As his dad I worried about the intensity of his future focus with so much drive and determination. "Josh, you need to enjoy the journey," I told him. "Remember that God has done one unexpected thing after another in your life and it’s never been quite as you planned." " Josh, realize that where you expect to be is not where God may ultimately send you." "I know Dad," I just want to be serve God and I need to get over there." I continued, "God likes to do the unexpected, maybe your already where your supposed to be and don’t know it yet. After all, Josh did you ever imagine your Dad would be the Pastor of an African Church in the middle of North Hills of Pittsburgh?" We both laughed and talked about the crazy divine detour that God had brought to Cornerstone Church with more than 100 Africans now calling me their Pastor. "Enjoy the journey son, that’s part of God’s plan too." I love you Josh." "I love you Dad." "See ya in a couple of weeks for vacation." "Later Dad."

Joshua was not perfect, it is a fact most of you would attest to.

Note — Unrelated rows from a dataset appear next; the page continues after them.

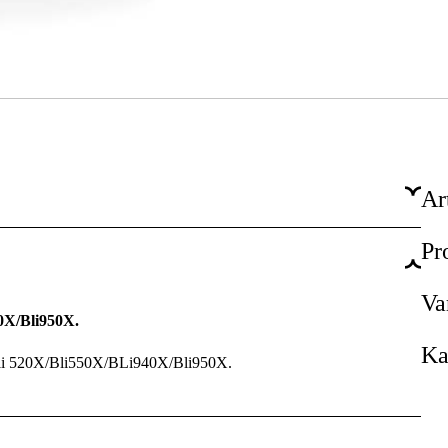
Ar
Pr
Ja
Va
40X/Bli950X.
Ka
n Bli 520X/Bli550X/BLi940X/Bli950X.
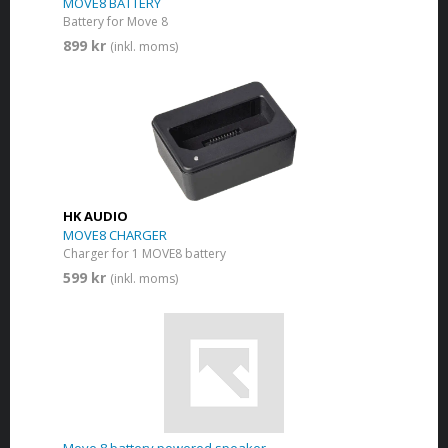
MOVE8 BATTERY
Battery for Move 8
899 kr
(inkl. moms)
HK AUDIO
MOVE8 CHARGER
Charger for 1 MOVE8 battery
599 kr
(inkl. moms)
Move 8 battery powered speaker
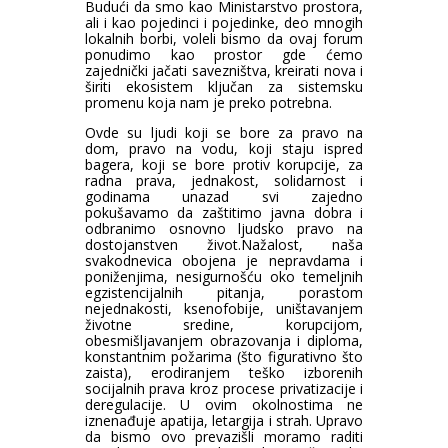
Budući da smo kao Ministarstvo prostora,
ali i kao pojedinci i pojedinke, deo mnogih
lokalnih borbi, voleli bismo da ovaj forum
ponudimo kao prostor gde ćemo
zajednički jačati savezništva, kreirati nova i
širiti ekosistem ključan za sistemsku
promenu koja nam je preko potrebna.
Ovde su ljudi koji se bore za pravo na
dom, pravo na vodu, koji staju ispred
bagera, koji se bore protiv korupcije, za
radna prava, jednakost, solidarnost i
godinama unazad svi zajedno
pokušavamo da zaštitimo javna dobra i
odbranimo osnovno ljudsko pravo na
dostojanstven život.Nažalost, naša
svakodnevica obojena je nepravdama i
poniženjima, nesigurnošću oko temeljnih
egzistencijalnih pitanja, porastom
nejednakosti, ksenofobije, uništavanjem
životne sredine, korupcijom,
obesmišljavanjem obrazovanja i diploma,
konstantnim požarima (što figurativno što
zaista), erodiranjem teško izborenih
socijalnih prava kroz procese privatizacije i
deregulacije. U ovim okolnostima ne
iznenađuje apatija, letargija i strah. Upravo
da bismo ovo prevazišli moramo raditi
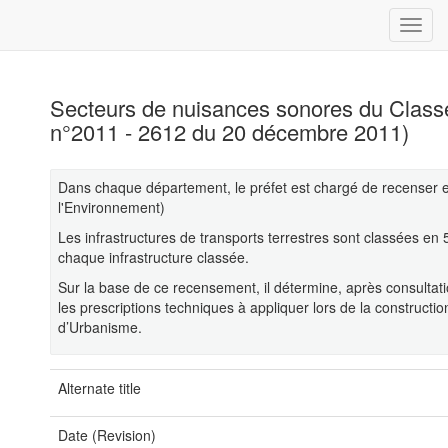
Secteurs de nuisances sonores du Classem
n°2011 - 2612 du 20 décembre 2011)
Dans chaque département, le préfet est chargé de recenser et 
l'Environnement)
Les infrastructures de transports terrestres sont classées en 5
chaque infrastructure classée.
Sur la base de ce recensement, il détermine, après consultati
les prescriptions techniques à appliquer lors de la construct
d’Urbanisme.
Alternate title
Date (Revision)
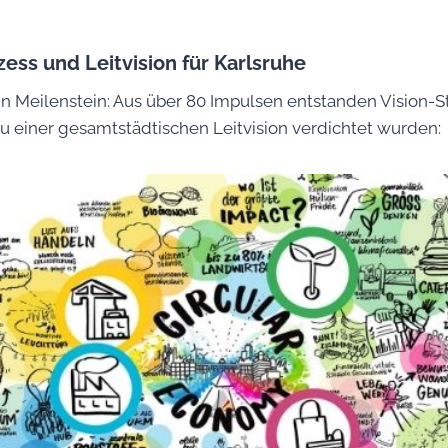
ess und Leitvision für Karlsruhe
n Meilenstein: Aus über 80 Impulsen entstanden Vision-St
zu einer gesamtstädtischen Leitvision verdichtet wurden:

He challenged authority, let practical jokes go far, and loved junk food. But Joshua knew God. He had a real relationship with Jesus that he penned often in closing his letters, "In his grip," and "Undeserving of His Grace." His life demonstrated that Christians can have fun and wake up in the morning remembering what they did (but perhaps wondering why in the world Josh convinced them to do it!) Of course, there were things in life he regretted and repented from. Yet he lived for Jesus with passion for hurting people, stood up for the oppressed and was always hopeful for those who were straying. Because he had experienced God’s forgiveness, his healing touch and the warmth of the Holy Spirit he felt he needed to share that gift with others by actions and by words. His dreams were outrageous, but they also included the dreams of many of the people around him. At times I would send him money to help him only to have him in turn send it to someone else to help their ministries. It made me both angry, crazy and caused me to love him for his generosity even more. In one of his favorite books, The Dream Giver Bruce Wilkinson writes, "One thing I know: God is not intentionally hiding your Dream from you. It’s already in you. It’s already who you are. Your opportunity is to discover it. Josh wrote in the margin " God has a Big dream he has put inside each one of us. Find out what it is he has for you & pursue it with everything you have." What is the dream that God had put in your heart and how might it be used for His Glory?

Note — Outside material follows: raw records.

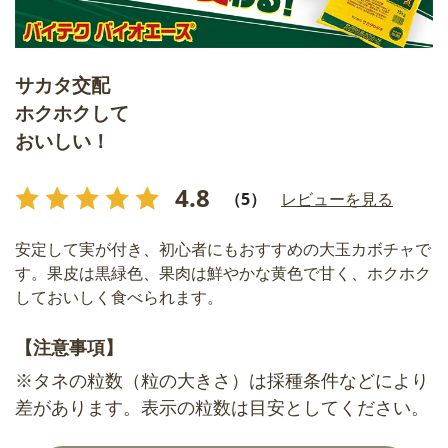
サカタ交配
ホクホクして
おいしい！
4.8
（5）
レビューを見る
安定して実が付き、初心者にもおすすめの大玉カボチャで
す。果皮は黒緑色、果肉は鮮やかな黄色で甘く、ホクホク
しておいしく食べられます。
【注意事項】
※タネの粒数（粒の大きさ）は採種条件などにより
差があります。表示の粒数は目安としてください。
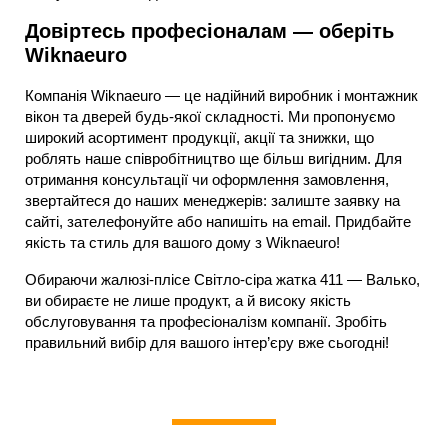
Довіртесь професіоналам — оберіть
Wiknaeuro
Компанія Wiknaeuro — це надійний виробник і монтажник
вікон та дверей будь-якої складності. Ми пропонуємо
широкий асортимент продукції, акції та знижки, що
роблять наше співробітництво ще більш вигідним. Для
отримання консультації чи оформлення замовлення,
звертайтеся до наших менеджерів: залиште заявку на
сайті, зателефонуйте або напишіть на email. Придбайте
якість та стиль для вашого дому з Wiknaeuro!
Обираючи жалюзі-плісе Світло-сіра жатка 411 — Валько,
ви обираєте не лише продукт, а й високу якість
обслуговування та професіоналізм компанії. Зробіть
правильний вибір для вашого інтер’єру вже сьогодні!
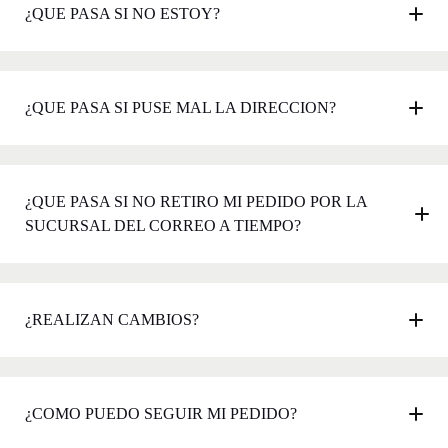
¿QUE PASA SI NO ESTOY?
¿QUE PASA SI PUSE MAL LA DIRECCION?
¿QUE PASA SI NO RETIRO MI PEDIDO POR LA
SUCURSAL DEL CORREO A TIEMPO?
¿REALIZAN CAMBIOS?
¿COMO PUEDO SEGUIR MI PEDIDO?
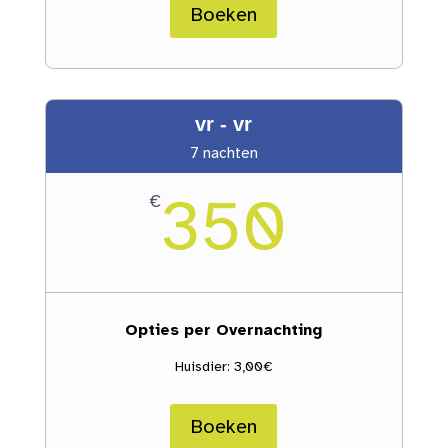
Boeken
vr - vr
7 nachten
350
€
Opties per Overnachting
Huisdier: 3,00€
Boeken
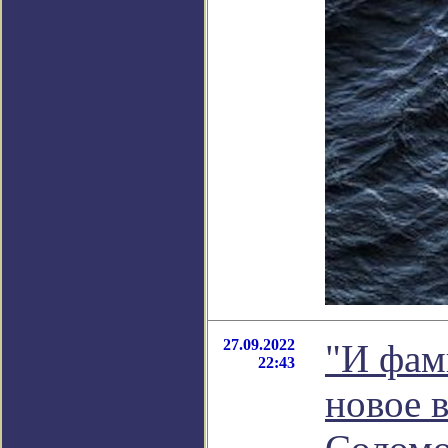
27.09.2022
"И фам
22:43
новое 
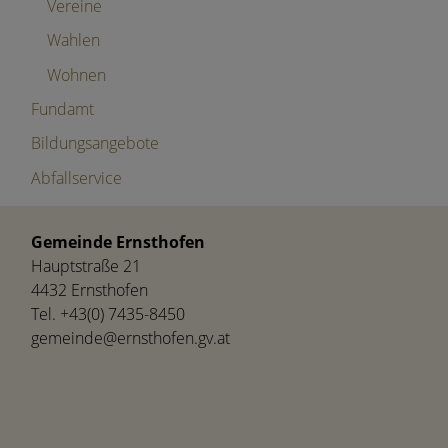
Vereine
Wahlen
Wohnen
Fundamt
Bildungsangebote
Abfallservice
Gemeinde Ernsthofen
Hauptstraße 21
4432 Ernsthofen
Tel.
+43(0) 7435-8450
gemeinde@ernsthofen.gv.at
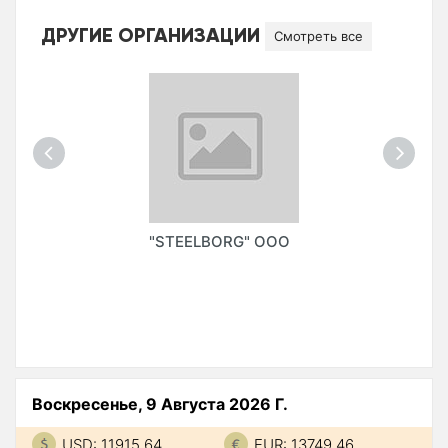
ДРУГИЕ ОРГАНИЗАЦИИ
Смотреть все
"STEELBORG" ООО
Воскресенье, 9 Августа 2026 Г.
USD: 11915.64
EUR: 13749.46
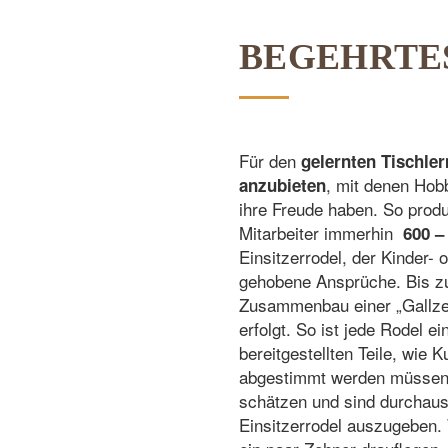
BEGEHRTES
Für den
gelernten Tischler
, mit denen Hob
anzubieten
ihre Freude haben. So produz
Mitarbeiter immerhin
600 –
Einsitzerrodel, der Kinder- 
gehobene Ansprüche. Bis zu
Zusammenbau einer „Gallzein
erfolgt. So ist jede Rodel e
bereitgestellten Teile, wie
abgestimmt werden müssen.
schätzen und sind durchaus 
Einsitzerrodel auszugeben. 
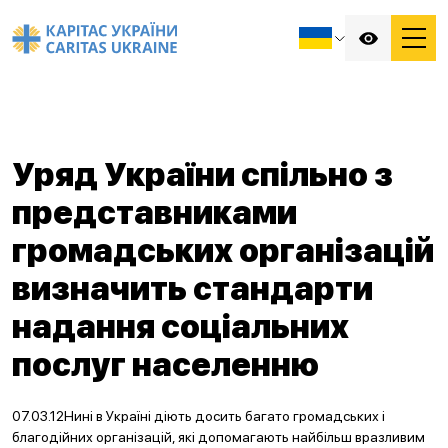
Уряд України спільно з
представниками
громадських організацій
визначить стандарти
надання соціальних
послуг населенню
07.03.12Нині в Україні діють досить багато громадських і
благодійних організацій, які допомагають найбільш вразливим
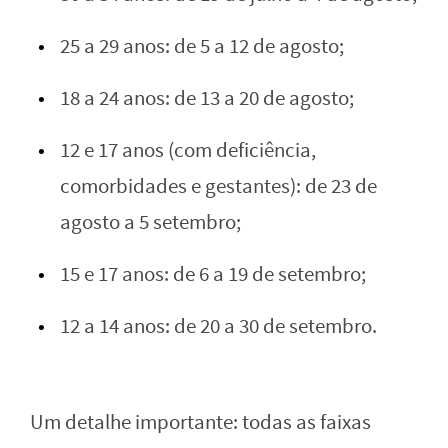
25 a 29 anos: de 5 a 12 de agosto;
18 a 24 anos: de 13 a 20 de agosto;
12 e 17 anos (com deficiência,
comorbidades e gestantes): de 23 de
agosto a 5 setembro;
15 e 17 anos: de 6 a 19 de setembro;
12 a 14 anos: de 20 a 30 de setembro.
Um detalhe importante: todas as faixas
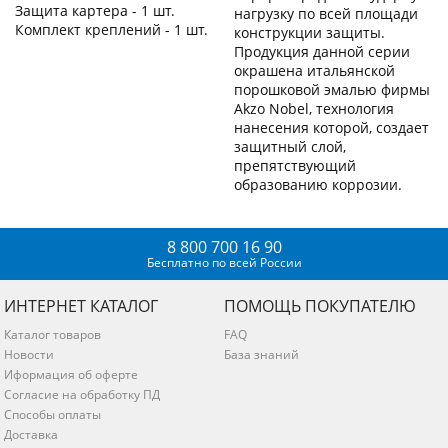
Защита картера - 1 шт.
нагрузку по всей площади
Комплект креплений - 1 шт.
конструкции защиты.
Продукция данной серии
окрашена итальянской
порошковой эмалью фирмы
Akzo Nobel, технология
нанесения которой, создает
защитный слой,
препятствующий
образованию коррозии.
8 800 700 16 90
Бесплатно по всей России
ИНТЕРНЕТ КАТАЛОГ
ПОМОЩЬ ПОКУПАТЕЛЮ
Каталог товаров
FAQ
Новости
База знаний
Иформация об оферте
Согласие на обработку ПД
Способы оплаты
Доставка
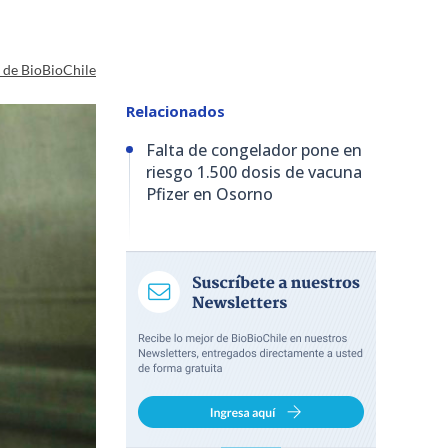
a de BioBioChile
Relacionados
Falta de congelador pone en
riesgo 1.500 dosis de vacuna
Pfizer en Osorno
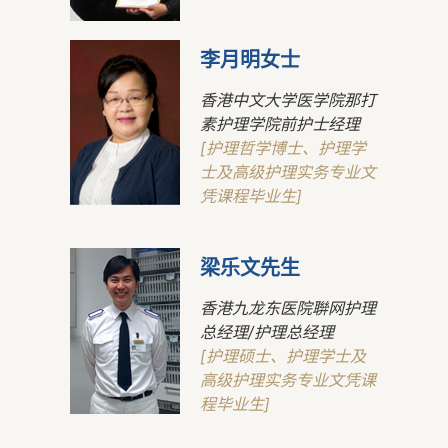
李月明女士
香港中文大学医学院那打
素护理学院前护士经理
[护理哲学博士、护理学
士及高级护理实务专业文
凭课程毕业生]
梁乐文先生
香港九龙东医院聨网护理
总经理/护理总经理
[护理硕士、护理学士及
高级护理实务专业文凭课
程毕业生]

People call the plane crash in Florida an "accident." Is it? Or is it part of God’s loving plan used in the larger view of eternity to shock us to determine ourselves to come to the life that is "really life." The truth is that Joshua might have died in any of dozen close calls he had in the normal everyday course of his adventurous life. Josh could have chosen to live his life only for himself and one day lay dying from pneumonia in a nursery home full of regret for the better choice he might have made. Instead at the height of his passion for God and pursuing his dream with all his strength he had the high privilege of meeting Jesus face to face. What about you?

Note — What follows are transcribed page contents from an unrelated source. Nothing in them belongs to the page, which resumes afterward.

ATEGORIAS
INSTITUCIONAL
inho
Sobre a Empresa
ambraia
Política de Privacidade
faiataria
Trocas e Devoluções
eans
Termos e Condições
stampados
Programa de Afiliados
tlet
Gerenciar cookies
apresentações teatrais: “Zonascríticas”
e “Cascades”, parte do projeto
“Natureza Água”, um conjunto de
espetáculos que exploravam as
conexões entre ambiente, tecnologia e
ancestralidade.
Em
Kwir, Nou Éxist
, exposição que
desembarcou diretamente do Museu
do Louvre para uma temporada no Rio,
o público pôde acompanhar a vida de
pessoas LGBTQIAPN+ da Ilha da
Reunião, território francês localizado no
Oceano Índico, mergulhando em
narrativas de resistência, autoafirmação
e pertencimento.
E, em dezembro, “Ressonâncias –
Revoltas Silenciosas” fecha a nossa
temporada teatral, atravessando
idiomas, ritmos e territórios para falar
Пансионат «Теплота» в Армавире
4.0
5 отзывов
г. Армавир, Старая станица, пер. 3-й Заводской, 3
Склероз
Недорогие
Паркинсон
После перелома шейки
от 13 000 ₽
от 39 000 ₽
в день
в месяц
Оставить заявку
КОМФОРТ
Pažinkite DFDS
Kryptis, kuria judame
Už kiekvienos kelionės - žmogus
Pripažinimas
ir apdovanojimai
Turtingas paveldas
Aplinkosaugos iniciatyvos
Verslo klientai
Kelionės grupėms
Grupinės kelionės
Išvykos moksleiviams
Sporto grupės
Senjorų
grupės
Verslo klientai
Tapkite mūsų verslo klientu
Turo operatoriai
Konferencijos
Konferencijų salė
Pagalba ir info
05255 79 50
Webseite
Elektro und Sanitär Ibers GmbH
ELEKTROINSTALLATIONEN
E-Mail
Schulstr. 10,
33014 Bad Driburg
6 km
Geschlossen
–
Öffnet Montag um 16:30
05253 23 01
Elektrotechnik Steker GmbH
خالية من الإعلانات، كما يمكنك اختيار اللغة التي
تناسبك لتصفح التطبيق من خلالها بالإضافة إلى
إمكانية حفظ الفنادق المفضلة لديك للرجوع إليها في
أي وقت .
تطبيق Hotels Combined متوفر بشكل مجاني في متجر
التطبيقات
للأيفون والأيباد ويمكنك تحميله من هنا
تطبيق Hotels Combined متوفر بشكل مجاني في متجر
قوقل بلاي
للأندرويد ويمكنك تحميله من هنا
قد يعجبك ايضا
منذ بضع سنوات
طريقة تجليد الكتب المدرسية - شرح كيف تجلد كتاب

The final entry in Josh’s surviving journal is from January 1, 2010 as he prepared to depart the pattern for Florida rushing headlong in the center of his dreams and God’s will for his life. Josh writes:

I look to much to the past and maybe too far towards the future! I Dwell on these things often, but I shouldn’t. They Bond & Enslave Me! I hold too much. Instead I should give to God. I pray this year that I do not hold on to the past but rather learn from my mistakes and move forward.

May my burdens be lifted. May Jesus fill its space. I am a wretched person when blow comes to blow! Living lukewarm does nothing to satisfy my soul. May my warmth be heated up. May I boil and spill heating others lives. For now may I just focus on having an internal flame that grows. May I find freedom in Jesus, May sin fall under my feet. (Joshua’s Journal: January 1, 2010)

His prayer is also our prayer for you.